Et qu'en s'imposant, qu'il s'agisse des moteurs ou des réseaux sociaux, les logiques d'appariement neutre ou à tout le moins objectivable (matching) ne disparaissent totalement au profit des seules stratégies d'atermoiements permettant de reculer dans la liste des résultats de recherche ou dans les newsfeed de tel utilisateurs les résultats "se correspondant entre eux" au bénéfice exclusif de résultats "ne correspondant qu'à lui seul ou à ses proches" (watching).

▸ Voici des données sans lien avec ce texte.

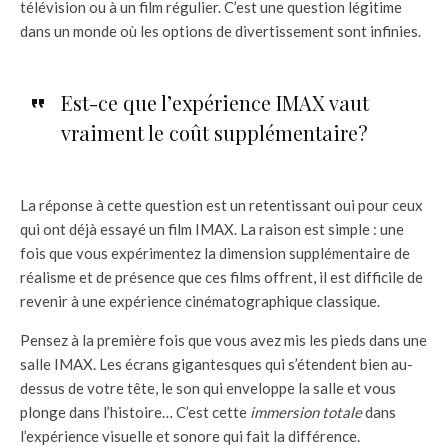
télévision ou à un film régulier. C’est une question légitime
dans un monde où les options de divertissement sont infinies.
Est-ce que l’expérience IMAX vaut
vraiment le coût supplémentaire?
La réponse à cette question est un retentissant oui pour ceux
qui ont déjà essayé un film IMAX. La raison est simple : une
fois que vous expérimentez la dimension supplémentaire de
réalisme et de présence que ces films offrent, il est difficile de
revenir à une expérience cinématographique classique.
Pensez à la première fois que vous avez mis les pieds dans une
salle IMAX. Les écrans gigantesques qui s’étendent bien au-
dessus de votre tête, le son qui enveloppe la salle et vous
plonge dans l’histoire… C’est cette
immersion totale
dans
l’expérience visuelle et sonore qui fait la différence.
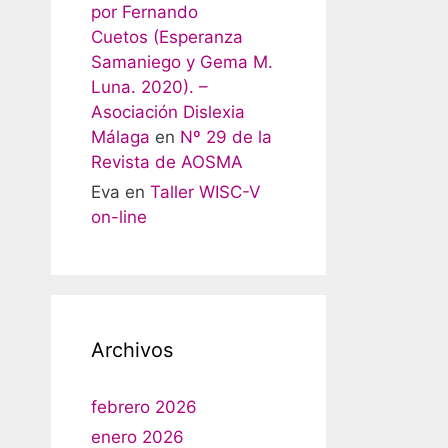
por Fernando
Cuetos (Esperanza
Samaniego y Gema M.
Luna. 2020). –
Asociación Dislexia
Málaga
en
Nº 29 de la
Revista de AOSMA
Eva
en
Taller WISC-V
on-line
Archivos
febrero 2026
enero 2026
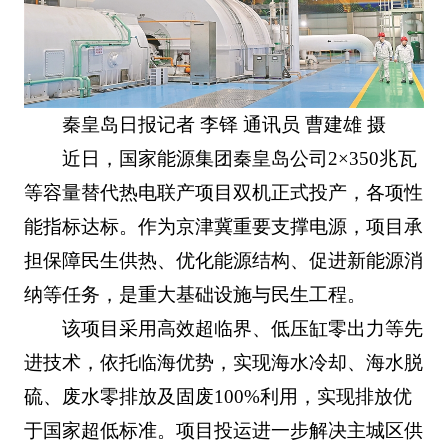
秦皇岛日报记者 李铎 通讯员 曹建雄 摄
近日，国家能源集团秦皇岛公司2×350兆瓦
等容量替代热电联产项目双机正式投产，各项性
能指标达标。作为京津冀重要支撑电源，项目承
担保障民生供热、优化能源结构、促进新能源消
纳等任务，是重大基础设施与民生工程。
该项目采用高效超临界、低压缸零出力等先
进技术，依托临海优势，实现海水冷却、海水脱
硫、废水零排放及固废100%利用，实现排放优
于国家超低标准。项目投运进一步解决主城区供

Le web est par nature un média de publication. Un média qui "autorise" la publication. Ces incessants changements algorithmiques n'ont de cesse que d'entraver la nature même de ce processus fondamental à chacun de ses niveaux : entraves algorithmiques qui touchent à l'exposition à la visibilité et à l'audience desdites publications, mais entraves algorithmiques qui touchent également au choix des sujets en conditionnant ces choix à des logiques d'audience "larges" ou "entre pairs" qui pour être sociologiquement clivées (cf les résultats de l'étude Algopol) n'en restent pas moins à l'essentielle discrétion de ces nouvelles aristocraties algorithmiques qui ne se contentant plus de nous permettre d 'y déverser nos vies, ont chaque jour davantage la tentation de nous dicter ce que devraient être nos comportements, et l'expression de ces comportements.